Hello,
        Recently I've come across a certain GC/FFI-related problem. I've 
googled a 
bit, but didn't find anything specific.
        I'm running certain simulations, which tend to allocate a lot of 
garbage in 
memory. Since this causes the OOM-killer to kill my simulation at 98% 
completion, I used the -M switch, and all was well.
        But because my simulation results are fairly big, I needed to compress 
them 
with bz2 before sending them over the network. So I used bzlib.
        Now this took an odd turn, because the simulation started crashing with 
out-of-memory errors _after_ completing (during bz2 compression). I'm fairly 
certain this is a GC/FFI bug, because increasing the max heap didn't help. 
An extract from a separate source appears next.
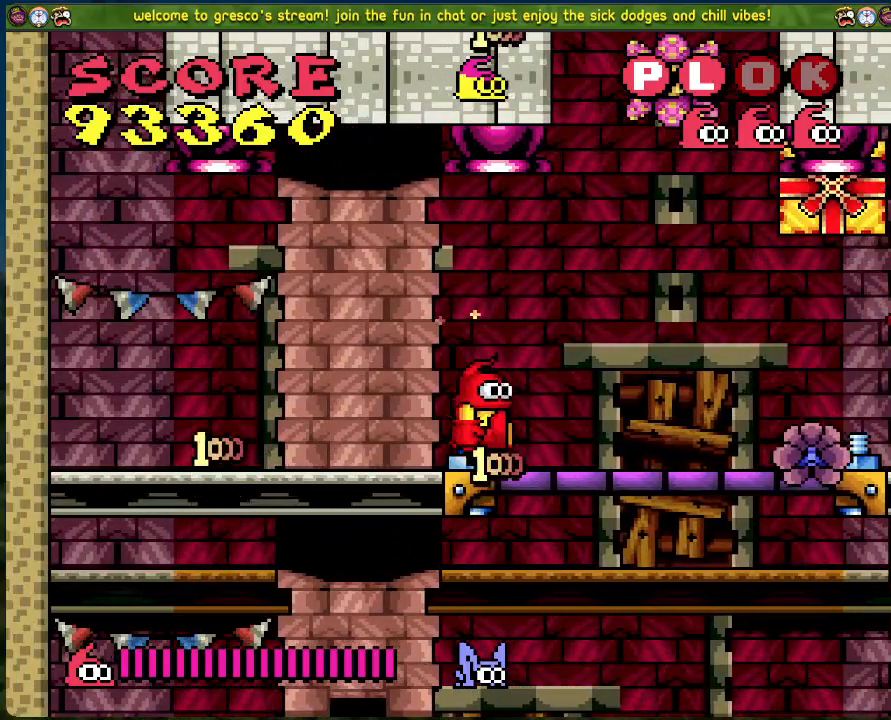
{"buttons": ["DPAD_RIGHT"], "left_stick": "center", "events": [[268, "DPAD_RIGHT", "down"]]}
Moving the bz2 compression to a separate process provided a reasonable 
solution.
        What I think is happening is that after the simulation completes, 
almost all 
of the available memory (within the -M limit) is filled with garbage. Then I 
run bzlib which tries to allocate more memory (from behind FFI?) to compress 
the results, which in turn causes an out-of-memory error instead of 
triggering a GC collection.
        I'm writing to ask if this is a known/fixed issue. I'm using ghc 
6.10.3, 
bzlib 0.5.0.0. If this is something new then I'll try to come up with a small 
program which demonstrates the problem.